Secara umum tujuan supervisi klinis untuk :
· Menciptakan kesadaran guru tentang tanggung jawabnya terhadap pelaksanaan kualitas proses pembelajaran.
· Membantu guru untuk senantiasa memperbaiki dan meningkatkan kualitas proses pembelajaran.
· Membantu guru untuk mengidentifikasi dan menganalisis masalah yang muncul dalam proses pembelajaran
· Membantu guru untuk dapat menemukan cara pemecahan maslah yang ditemukan dalam proses pembelajaran
· Membantu guru untuk mengembangkan sikap positif dalam mengembangkan diri secara berkelanjutan.

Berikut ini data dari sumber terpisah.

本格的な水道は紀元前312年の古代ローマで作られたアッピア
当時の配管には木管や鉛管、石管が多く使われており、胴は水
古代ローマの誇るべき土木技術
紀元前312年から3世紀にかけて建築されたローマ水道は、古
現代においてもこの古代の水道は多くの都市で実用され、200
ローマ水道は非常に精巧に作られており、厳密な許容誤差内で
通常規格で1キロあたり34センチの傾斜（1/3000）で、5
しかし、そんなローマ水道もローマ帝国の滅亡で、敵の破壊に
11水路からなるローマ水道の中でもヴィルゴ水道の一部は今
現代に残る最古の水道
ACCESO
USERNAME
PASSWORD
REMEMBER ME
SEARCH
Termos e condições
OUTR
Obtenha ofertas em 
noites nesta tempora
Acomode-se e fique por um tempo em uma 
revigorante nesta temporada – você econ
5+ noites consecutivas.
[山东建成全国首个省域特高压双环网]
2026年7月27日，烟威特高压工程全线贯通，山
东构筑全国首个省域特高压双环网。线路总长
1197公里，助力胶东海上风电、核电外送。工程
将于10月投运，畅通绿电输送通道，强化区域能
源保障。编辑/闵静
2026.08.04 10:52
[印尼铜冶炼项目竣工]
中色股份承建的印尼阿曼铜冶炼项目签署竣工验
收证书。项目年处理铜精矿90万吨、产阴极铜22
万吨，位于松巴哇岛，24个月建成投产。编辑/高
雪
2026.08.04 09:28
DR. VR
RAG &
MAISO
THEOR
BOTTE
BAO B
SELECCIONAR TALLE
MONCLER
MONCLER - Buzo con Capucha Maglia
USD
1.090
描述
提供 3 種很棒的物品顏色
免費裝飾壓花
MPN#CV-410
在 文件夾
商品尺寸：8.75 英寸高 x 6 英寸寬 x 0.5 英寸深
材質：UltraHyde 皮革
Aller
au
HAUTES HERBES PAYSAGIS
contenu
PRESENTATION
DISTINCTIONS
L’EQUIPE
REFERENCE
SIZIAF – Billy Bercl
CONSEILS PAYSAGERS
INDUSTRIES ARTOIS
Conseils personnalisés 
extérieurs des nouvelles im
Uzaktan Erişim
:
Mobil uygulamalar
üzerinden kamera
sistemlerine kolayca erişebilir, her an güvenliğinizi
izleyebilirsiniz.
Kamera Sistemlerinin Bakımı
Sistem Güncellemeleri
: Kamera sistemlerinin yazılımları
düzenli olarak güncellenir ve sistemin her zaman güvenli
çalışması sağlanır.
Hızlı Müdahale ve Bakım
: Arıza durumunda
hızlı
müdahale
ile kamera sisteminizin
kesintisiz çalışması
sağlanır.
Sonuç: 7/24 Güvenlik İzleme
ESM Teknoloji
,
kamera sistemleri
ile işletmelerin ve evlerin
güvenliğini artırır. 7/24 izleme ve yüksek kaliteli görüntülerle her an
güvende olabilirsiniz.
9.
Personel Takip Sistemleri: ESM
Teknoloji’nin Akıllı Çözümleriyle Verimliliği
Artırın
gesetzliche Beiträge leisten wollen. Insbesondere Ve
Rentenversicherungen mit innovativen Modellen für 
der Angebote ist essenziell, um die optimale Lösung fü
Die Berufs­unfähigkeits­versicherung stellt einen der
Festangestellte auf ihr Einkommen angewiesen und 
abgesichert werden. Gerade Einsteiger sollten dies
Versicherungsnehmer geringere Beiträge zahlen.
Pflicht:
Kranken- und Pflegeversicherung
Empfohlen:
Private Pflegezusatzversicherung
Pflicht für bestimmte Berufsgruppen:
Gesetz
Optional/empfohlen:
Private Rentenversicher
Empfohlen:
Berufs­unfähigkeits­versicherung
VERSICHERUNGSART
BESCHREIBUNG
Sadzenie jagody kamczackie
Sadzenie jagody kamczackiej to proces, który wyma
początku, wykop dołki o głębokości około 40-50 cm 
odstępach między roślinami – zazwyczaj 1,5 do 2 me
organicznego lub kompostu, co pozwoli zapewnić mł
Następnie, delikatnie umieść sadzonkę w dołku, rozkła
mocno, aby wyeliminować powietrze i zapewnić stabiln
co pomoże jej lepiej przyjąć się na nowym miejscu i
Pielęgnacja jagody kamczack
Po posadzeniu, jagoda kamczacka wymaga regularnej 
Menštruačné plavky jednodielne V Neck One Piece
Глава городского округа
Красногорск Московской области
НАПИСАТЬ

4. Apa karakteristik supervisi klinis?
Supervisi klinis memiliki karakteristik sebagai berikut:
· Perbaikan dalam pembelajaran mengharuskan guru mempelajari keterampilan intelektual dan bertingkah laku berdasarkan keterampilan tersebut.
· Fungsi utama supervisor adalah menginformasikan beberapa keterampilan, seperti: (1) keterampilan menganalisis proses pembelajaran berdasarkan hasil pengamatan, (2) keterampilan mengembangkan kurikulum, terutama bahan pembelajaran, (3) keterampilan dalam proses pembelajaran.
· Fokus supervisi klinis adalah: (1) perbaikan proses pembelajaran, (2) keterampilan penampilan pembelajaran yang memiliki arti bagi keberhasilan mencapai tujuan pembelajaran dan memungkinkan untuk dilaksanakan, dan (3) didasarkan atas kesepakatan bersama dan pengalaman masa lampau.

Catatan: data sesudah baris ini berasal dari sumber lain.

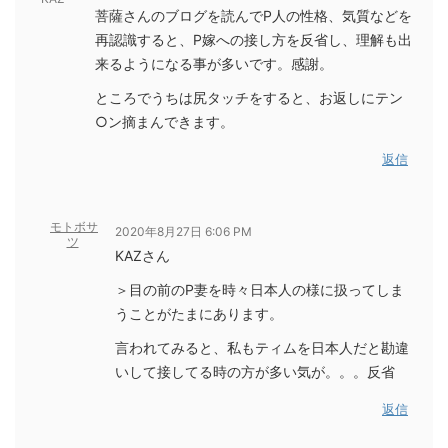
菩薩さんのブログを読んでP人の性格、気質などを
再認識すると、P嫁への接し方を反省し、理解も出
来るようになる事が多いです。感謝。
ところでうちは尻タッチをすると、お返しにテン
○ン摘まんできます。
返信
モトボサ
2020年8月27日 6:06 PM
ツ
KAZさん
＞目の前のP妻を時々日本人の様に扱ってしま
うことがたまにあります。
言われてみると、私もティムを日本人だと勘違
いして接してる時の方が多い気が。。。反省
返信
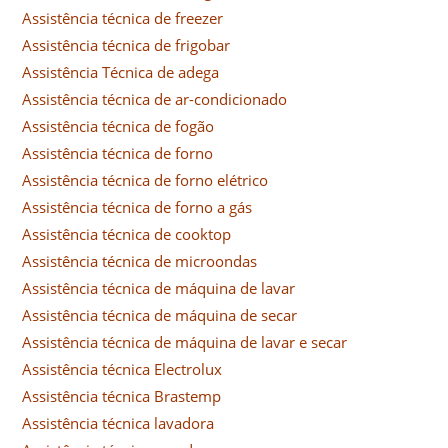
Assistência técnica de freezer
Assistência técnica de frigobar
Assistência Técnica de adega
Assistência técnica de ar-condicionado
Assistência técnica de fogão
Assistência técnica de forno
Assistência técnica de forno elétrico
Assistência técnica de forno a gás
Assistência técnica de cooktop
Assistência técnica de microondas
Assistência técnica de máquina de lavar
Assistência técnica de máquina de secar
Assistência técnica de máquina de lavar e secar
Assistência técnica Electrolux
Assistência técnica Brastemp
Assistência técnica lavadora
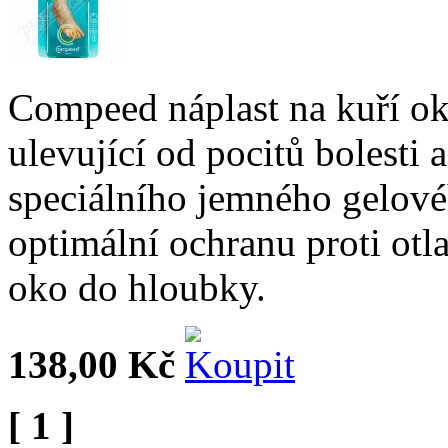
Compeed náplast na kuří ok
ulevující od pocitů bolesti 
speciálního jemného gelové
optimální ochranu proti otl
oko do hloubky.
138,00 Kč
[ 1 ]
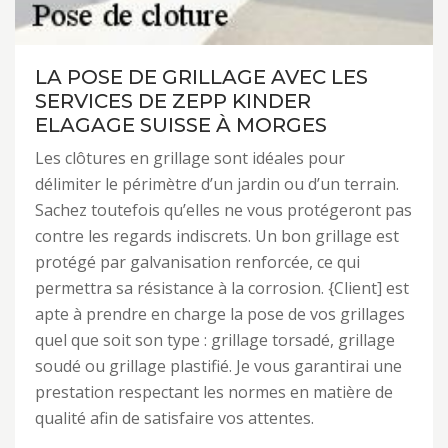
LA POSE DE GRILLAGE AVEC LES
SERVICES DE ZEPP KINDER
ELAGAGE SUISSE À MORGES
Les clôtures en grillage sont idéales pour
délimiter le périmètre d’un jardin ou d’un terrain.
Sachez toutefois qu’elles ne vous protégeront pas
contre les regards indiscrets. Un bon grillage est
protégé par galvanisation renforcée, ce qui
permettra sa résistance à la corrosion. {Client] est
apte à prendre en charge la pose de vos grillages
quel que soit son type : grillage torsadé, grillage
soudé ou grillage plastifié. Je vous garantirai une
prestation respectant les normes en matière de
qualité afin de satisfaire vos attentes.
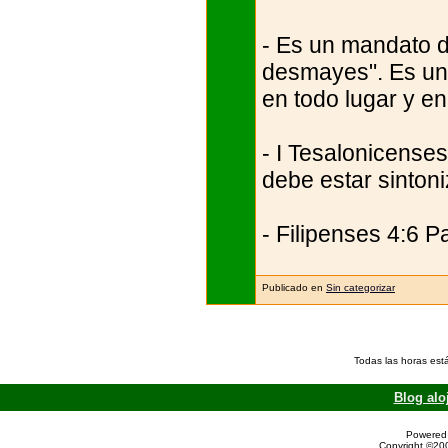
- Es un mandato d
desmayes". Es un
en todo lugar y en
- I Tesalonicenses
debe estar sinton
- Filipenses 4:6 P
Publicado en
Sin categorizar
Todas las horas est
Blog alo
Powered 
Copyright ©200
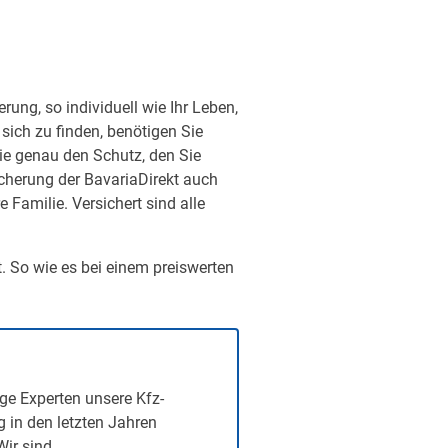
ung, so individuell wie Ihr Leben,
sich zu finden, benötigen Sie
ie genau den Schutz, den Sie
sicherung der BavariaDirekt auch
Familie. Versichert sind alle
t. So wie es bei einem preiswerten
ge Experten unsere Kfz-
g in den letzten Jahren
Wir sind…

5. Apa prinsip-prinsip dalam supervisi klinis?
Beberapa prinsip yang menjadi landasan bagi pelaksanaan supervisi klinis, adalah:
· Hubungan antara supervisor dengan guru, kepala sekolah dengan guru, guru dengan mahasiswa PPL adalah mitra kerja yang bersahabat dan pebuh tanggung jawab.
· Diskusi atau pengkajian balikan bersifat demokratis dan didasarkan pada data hasil pengamatan.
· Bersifat interaktif, terbuka, obyektif dan tiidak bersifat menyalahkan.
· Pelaksanaan keputusan ditetapkan atas kesepakatan bersama.
· Hasil tidak untuk disebarluaskan
· Sasaran supervisi terpusat pada kebutuhan dan aspirasi guru, dan tetap berada di ruang lingkup pembelajaran.
· Prosedur pelaksanaan berupa siklus, mulai dari tahap perencanaan, tahap pelaksanaan (pengamatan) dan tahap siklus balikan.

6. Bagaimana prosedur supervisi klinis?
Pelaksanaan supervisi klinis berlangsung dalam suatu siklus yang terdiri dari tiga tahap berikut :
· Tahap perencanaan awal. Pada tahap ini beberapa hal yang harus diperhatikan adalah: (1) menciptakan suasana yang intim dan terbuka, (2) mengkaji rencana pembelajaran yang meliputi tujuan, metode, waktu, media, evaluasi hasil belajar, dan lain-lain yang terkait dengan pembelajaran, (3) menentukan fokus obsevasi, (4) menentukan alat bantu (instrumen) observasi, dan (5) menentukan teknik pelaksanaan obeservasi.
· Tahap pelaksanaan observasi. Pada tahap ini beberapa hal yang harus diperhatikan, antara lain: (1) harus luwes, (2) tidak mengganggu proses pembelajaran, (3) tidak bersifat menilai, (4) mencatat dan merekam hal-hal yang terjadi dalam proses pembelajaran sesuai kesepakatan bersama, dan (5) menentukan teknik pelaksanaan observasi.
· Tahap akhir (diskusi balikan). Pada tahap ini beberapa hal yang harus diperhatikan antara lain: (1) memberi penguatan; (2) mengulas kembali tujuan pembelajaran; (3) mengulas kembali hal-hal yang telah disepakati bersama, (4) mengkaji data hasil pengamatan, (5) tidak bersifat menyalahkan, (6) data hasil pengamatan tidak disebarluaskan, (7) penyimpulan, ( hindari saran secara langsung, dan (9) merumuskan kembali kesepakatan-kesepakatan sebagai tindak lanjut proses perbaikan.

Sumber: :Iim Waliman, dkk. 2001. Supervisi Klinis (Modul Manajemen Berbasis Sekolah). Bandung : Dinas Pendidikan Provinsi Jawa BaratAgus Taufiq. 2007. Supervisi Bimbingan dan Konseling (Bahan Pelatihan BK di Cikole). Bandung.